Safety Program Stalled at 3 Airlines
Wednesday, December 31, 2008
A program that allows pilots to voluntarily report safety lapses without the fear of punishment has remained suspended at three big airlines, even after a push this month by acting FAA Administrator Robert A. Sturgell to get it back on track.
Sturgell is trying to break an impasse between US Airways, American Airlines and Delta Air Lines and their respective pilots unions over rules that pilots say could expose them to more disciplinary action. He sent letters this month to union presidents and the carriers' chief executives urging them to resolve their conflicts. On at least one letter, Sturgell scribbled in the margin: "Get this done."
"Both sides need to compromise," Sturgell said in a recent interview. "It's very hard to understand, from my perspective, how a program that has been in place for a decade or more, and providing benefits all along the way, suddenly becomes not a good program."
Some congressmen also are demanding action to restart the programs, known as Aviation Safety Action Programs, or ASAPs. Earlier this week, pilots received a letter from Rep. John L. Mica (Fla.), the ranking Republican on the House Transportation and Infrastructure Committee, encouraging the sides to reopen talks.
"The Aviation Safety Action Program is an invaluable tool in protecting the flying public," he wrote. "In fact, every day this matter remains unresolved places the safety of the aviation passengers at risk."

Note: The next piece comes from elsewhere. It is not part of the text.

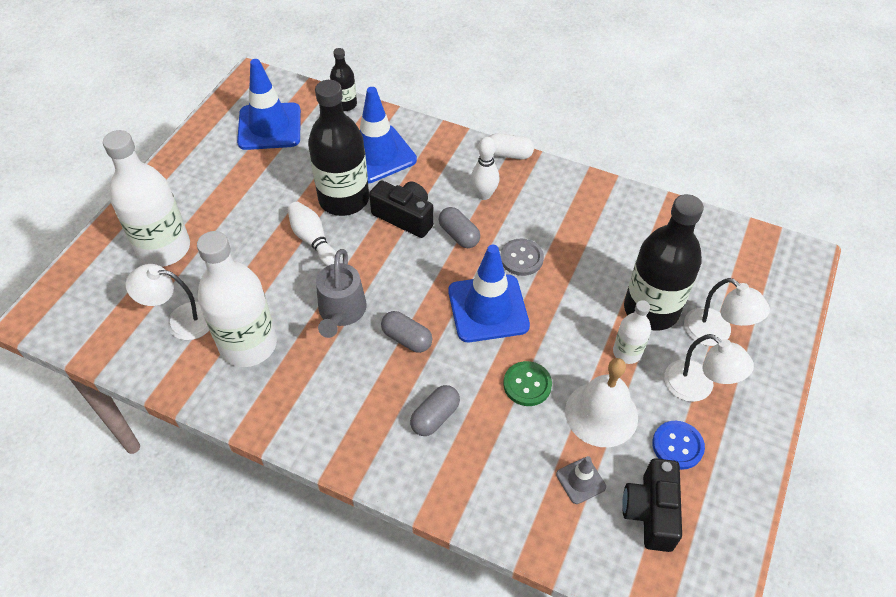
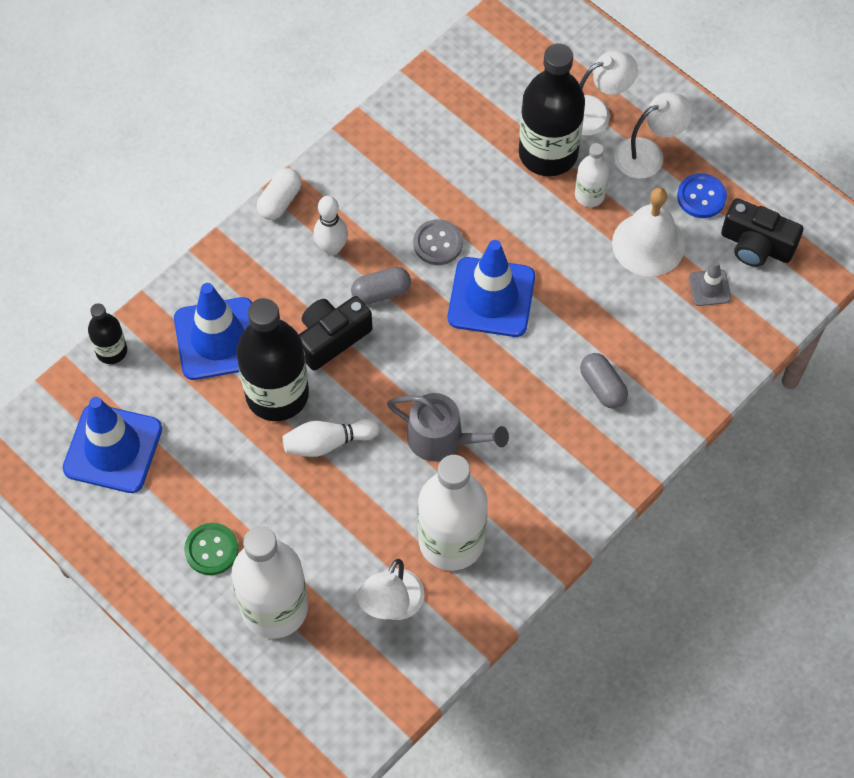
camera: 70 degrees left, 10 degrees up
(407, 339) = (501, 385): grey capsule -> none
(527, 384) = (595, 294): green button -> green button (211, 550)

One option floated this week in Washington involved convening a meeting of union leaders and top airline executives, possibly the chief executives themselves, as a way to work through the impasse. Of the three airlines, only US Airways has reported that it is in active talks with pilots to restart the program.
Designed to encourage pilots and other airline employees to voluntarily report safety concerns without the threat of disciplinary action or punishment, American Airlines became the first carrier to institute a safety action program in 1994. Since then the programs have grown to cover dispatchers, flight attendants and air traffic controllers. The FAA currently has 170 agreements in place with 70 air carriers. So far this year, the industry has generated about 50,000 reports, the FAA says.
John Hansman, an aviation professor at the Massachusetts Institute of Technology, said the programs have become increasingly important to understanding aviation safety, especially given the industry's low accident rate.
"We are actually in a period when the aviation system is incredibly safe," Hansman said. "As a consequence we have to look for what we call accident precursors -- identifying things that are unsafe in the system before they cause accidents."
Conflicts started to arise in recent years as attorneys and safety officials started fighting over the complicated language of the agreements. The pilots' attorneys say the airlines appear to be seeking language that would give airlines greater ability to reject reports.
Union officials have described the programs as priceless because they uncover information that may have never come to light. Some are small, like paperwork abnormalities or training issues. Others draw greater concern such as a pilot landing a plane or crossing a runway without proper clearances.
Under FAA guidelines, inadvertent safety lapses are supposed to be resolved though corrective action rather than through punishment. Pilots say any changes in the agreements' language could leave them exposed to greater risk of disciplinary action.